Bir anda bağında, bahçesinde üretken yapısı ile çalışan köylülerimiz ellerinde garip garip cihazlar ile köylerini çizip ölçen memurları gördüklerinde ilk olarak ne olduğunu anlamasalar da, köyleri haritadan silindiğinde gerçek ile karşılaşıverdiler.

Ardından hiç bilmedikleri o çok para ile bilmedikleri şehir hayatına atılınca hayatın ilk tokadını yemeye başladılar. Bir anda tüketilen paraların yerini bilmedikleri fabrikalarda çalışarak aldıkları aylıklar aldı ve onunla geçinmeye başladılar.

Köylerden gelen nüfus şehrin sosyolojik yapısını da bir anda bozdu. İşsiz nüfusun artması ile fabrikalarda çalışan kişi sayısı da artmaya başlayınca, üreten insanlar bir anda tüketen insan modelini oluşturdu. Tabi, şehir hayatının karmaşası da bu sayı ile artmaya başladı.

Hal böyle iken devlet baba o günlerde dedi ki size bu yaptığımız iyilik bir ömür yeter. Keban Barajı önemli bir ekonomik kaynaktır ve bu kaynak Elazığ’da olduğu için Elazığ’ın milli gelirden aldığı payı düşürüyoruz. Tabi bir alkış tufanı ve...

ŞAK.. ŞAK... ŞAK...

Evet, bir bankacıya sen akşama kadar paraların içerisinde çalışıyorsun ve her an elinden milyarlarca para geçiyor sana az maaş verelim demenin adıdır tam da bu.
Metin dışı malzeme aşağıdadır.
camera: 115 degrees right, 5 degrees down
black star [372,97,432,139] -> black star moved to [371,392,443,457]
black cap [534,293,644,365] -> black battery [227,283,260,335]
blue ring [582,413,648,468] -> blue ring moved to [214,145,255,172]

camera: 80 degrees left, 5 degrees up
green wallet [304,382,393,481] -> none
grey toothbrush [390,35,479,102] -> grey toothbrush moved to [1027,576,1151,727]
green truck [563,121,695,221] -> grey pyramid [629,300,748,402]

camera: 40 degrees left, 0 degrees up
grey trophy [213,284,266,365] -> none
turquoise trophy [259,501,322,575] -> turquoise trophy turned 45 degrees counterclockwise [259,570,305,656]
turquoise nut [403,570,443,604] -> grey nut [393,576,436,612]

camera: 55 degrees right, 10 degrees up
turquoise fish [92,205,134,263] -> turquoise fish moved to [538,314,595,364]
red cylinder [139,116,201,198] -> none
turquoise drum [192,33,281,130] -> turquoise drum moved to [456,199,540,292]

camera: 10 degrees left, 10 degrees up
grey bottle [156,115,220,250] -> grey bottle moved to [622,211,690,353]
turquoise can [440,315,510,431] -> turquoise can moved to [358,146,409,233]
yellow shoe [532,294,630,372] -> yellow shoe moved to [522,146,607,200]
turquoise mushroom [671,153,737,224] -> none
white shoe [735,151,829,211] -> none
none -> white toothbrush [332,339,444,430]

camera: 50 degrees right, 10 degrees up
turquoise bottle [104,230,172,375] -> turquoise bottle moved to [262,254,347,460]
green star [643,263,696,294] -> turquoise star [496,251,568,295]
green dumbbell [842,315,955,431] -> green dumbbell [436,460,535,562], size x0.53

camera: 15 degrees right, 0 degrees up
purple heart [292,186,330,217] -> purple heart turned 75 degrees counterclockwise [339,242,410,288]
Sonuç olarak biten tarımın, artan işsizliğin, kapanan fabrikaların ve bütçeden gelen az paranın ana temeli Keban Barajı’dır. Keban ilçemize, alabalık tesislerinden daha az katkı sunan bu ekonomik yatırımın vebalini sadece o günlerde evlerinden edilen insanların torunları çekmiyor. Bu vebal Elazığ’ın tamamını etkilemiş durumda.